• [DETALLES DEL PROBLEMA] Reproduce el pasaje del extracto sobre el calentamiento global que empieza con las palabras "Los pretextos de" y termina con "el catastrofismo climático.", sustituyendo "machismo" por "sexismo".

Los pretextos de este nuevo totalitarismo son sobradamente conocidos: salvar el planeta, luchar contra el machismo, la homofobia y el racismo. En estas amenazas que supuestamente afligen a la humanidad, la mayor parte es pura invención, o no son aplicables a las sociedades occidentales. Por no ser prolijo, me limitaré a comentar sólo el catastrofismo climático.

Es innegable que existe una tendencia al calentamiento global desde hace décadas. Según los registros que publica la agencia NOAA (National Oceanic and Atmospheric Administration) de los Estados Unidos, desde finales de la década de los setenta, la temperatura global media ha sido superior al promedio del siglo XX, y además de manera creciente, aunque no exactamente lineal. Por ejemplo, la variación de enero de 1978 fue de 0,22° más. En 2017 alcanzó el máximo, casi un grado (0,99°), aunque en los dos últimos años se ha suavizado levemente: 0,89° en 2018 y 0,84° este año. En cualquier caso, la tendencia general es evidente. Pero la pregunta es: ¿por cuánto tiempo persistirá?

La respuesta depende de la teoría con la cual expliquemos el calentamiento. La teoría oficial que defienden muchos científicos y sobre todo las instituciones políticas y los medios de comunicación, es que el calentamiento está correlacionado con la cantidad de gases emitidos por el hombre, como el CO2 entre otros. Si esto es así, y dichas emisiones no se controlan, la temperatura seguirá aumentando con efectos a medio y largo plazo catastróficos, como la subida del nivel del mar debido al deshielo de la Antártida y de Groenlandia, el incremento de fenómenos meteorológicos extremos, e incluso migraciones y guerras debido a la desertización de amplias regiones del planeta.

A esta teoría se le pueden hacer varias objeciones, pero principalmente dos. La primera, que un factor de carácter cíclico como las variaciones en la radiación solar, observadas por los astrofísicos, podría ser mucho más importante que la acción humana, como lo demuestran los cambios climáticos producidos en la Edad Media y en épocas muy anteriores al Homo Sapiens. La segunda, que incluso aunque el impacto antrópico fuese tan relevante como se afirma, aún estamos lejos de poder predecir mecánicamente sus consecuencias.

• [MATERIAL DE ESTUDIO]

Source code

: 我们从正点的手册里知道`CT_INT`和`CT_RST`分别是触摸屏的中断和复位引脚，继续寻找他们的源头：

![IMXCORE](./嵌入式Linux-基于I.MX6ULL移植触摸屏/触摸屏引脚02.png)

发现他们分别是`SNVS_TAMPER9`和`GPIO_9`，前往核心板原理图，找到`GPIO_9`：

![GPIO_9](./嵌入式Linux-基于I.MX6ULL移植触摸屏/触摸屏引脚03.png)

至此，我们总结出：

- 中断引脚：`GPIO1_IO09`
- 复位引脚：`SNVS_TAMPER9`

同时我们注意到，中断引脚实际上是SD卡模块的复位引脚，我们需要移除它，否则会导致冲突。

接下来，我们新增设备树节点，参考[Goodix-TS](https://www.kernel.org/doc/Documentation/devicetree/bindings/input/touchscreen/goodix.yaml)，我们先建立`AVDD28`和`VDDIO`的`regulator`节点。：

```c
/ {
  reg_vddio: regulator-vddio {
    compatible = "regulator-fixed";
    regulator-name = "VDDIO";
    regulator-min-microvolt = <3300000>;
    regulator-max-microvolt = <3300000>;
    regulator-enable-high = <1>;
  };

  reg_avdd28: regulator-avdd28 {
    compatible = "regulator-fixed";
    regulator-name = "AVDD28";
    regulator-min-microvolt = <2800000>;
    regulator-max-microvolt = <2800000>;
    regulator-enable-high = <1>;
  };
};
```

• [RESULTADO DEL EJERCICIO]
Los pretextos de este nuevo totalitarismo son sobradamente conocidos: salvar el planeta, luchar contra el sexismo, la homofobia y el racismo. En estas amenazas que supuestamente afligen a la humanidad, la mayor parte es pura invención, o no son aplicables a las sociedades occidentales. Por no ser prolijo, me limitaré a comentar sólo el catastrofismo climático.